Authors judge quality, clients judge compliance to requirements. Easy.
Quality or Reliability are things that clients will either have or find out later they don’t have it (to paraphrase someone much smarter than I). It’s cheaper to pay for quality earlier in the process than later, but as other commenters have stated, it depends. Technical debt at the expense of deadlines is sometimes the right call to meet a tough deadline. But it should be measured and payed back as soon as possible. It’s hard to build equity when you’re slowing eroding the foundation of your house.
I did some support work for an established project not long ago. The original developer had left the company and there were additional features that needed to be added to the project. As I looked through the repo I immediately knew that I was looking at high quality code because it had conceptual clarity. Modules, variables, and functions were well-named and performed discreet roles. State was well represented, finite, and encapsulated to prevent unwanted side-effects. Flow control made sense, and read like a series of well articulated instructions.
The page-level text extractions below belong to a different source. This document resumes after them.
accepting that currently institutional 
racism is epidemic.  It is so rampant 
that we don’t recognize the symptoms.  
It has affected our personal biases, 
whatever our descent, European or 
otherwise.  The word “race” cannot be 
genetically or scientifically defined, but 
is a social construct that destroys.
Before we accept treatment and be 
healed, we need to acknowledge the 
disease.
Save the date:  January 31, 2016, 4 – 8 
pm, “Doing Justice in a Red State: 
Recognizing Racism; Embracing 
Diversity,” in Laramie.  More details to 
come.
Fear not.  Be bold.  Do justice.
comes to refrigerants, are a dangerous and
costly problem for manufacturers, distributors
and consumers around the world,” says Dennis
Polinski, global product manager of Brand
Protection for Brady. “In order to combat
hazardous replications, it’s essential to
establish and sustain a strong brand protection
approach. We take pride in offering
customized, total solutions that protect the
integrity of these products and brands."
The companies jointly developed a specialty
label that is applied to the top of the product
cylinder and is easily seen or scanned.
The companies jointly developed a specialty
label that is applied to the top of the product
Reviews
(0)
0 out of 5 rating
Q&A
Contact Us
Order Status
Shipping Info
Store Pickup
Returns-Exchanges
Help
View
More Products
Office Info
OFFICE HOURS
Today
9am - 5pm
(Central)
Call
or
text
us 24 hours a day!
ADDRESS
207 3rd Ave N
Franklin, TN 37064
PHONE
Code is a symbolic representation of human thought processes within a context of specific rules (the language, platform, libraries, and problem domain). Conceptual clarity and mastery of those rules make for high quality code.
Woah, THE Nicholas Could read my blog?! Thanks for the comment man. I couldn’t agree more with your assessment. I believe there’s no logical need to ignore clarity in order to meet a timeline. The harder questions revolve around what constitutes appropriate architecture and sufficient test coverage in a given context.
I don’t know who Nicholas *Could* is, but *I* like to keep up with the awesome things you have to say here. 🙂
I’ve only just found this post. It a hugely important topic. In my experience, all users are similar in most ways and highly similar to consumers in general.
Everybody wants high quality software at the best possible price and delivered as soon as possible. Trade-offs are an inconvenient truth that few people want to deal with.
Ideally an organization will have at least one product owner available to make the very tough choices involved with product delivery.
The importance of the presence of a high quality product owner is enormously underrated. In Scrum, there is much more written about the Scrum Master, but if the development team is strong, the team can work well without much involvement from the Scrum Master.
The product owner on the other hand, is faced with many tough decisions that could make or break the organization.
If the organization does not have a product owner available to make these decisions, then the best position for the development team to present to the client(s) is “We are flexible on absolutely everything to meet your needs, except for one thing. We won’t compromise on quality.”
Since everyone wants high quality, I have never seen a client argue against this.
Thanks for the comment Kevin! I’ve had to compromise on quality many times in my career. But the key to doing it well is to convey when you feel it makes sense and why. Sometimes I bring this up in conversation so that the business can choose whether to flex quality, but only when I feel I can still comfortably deliver something that won’t keep me up at night.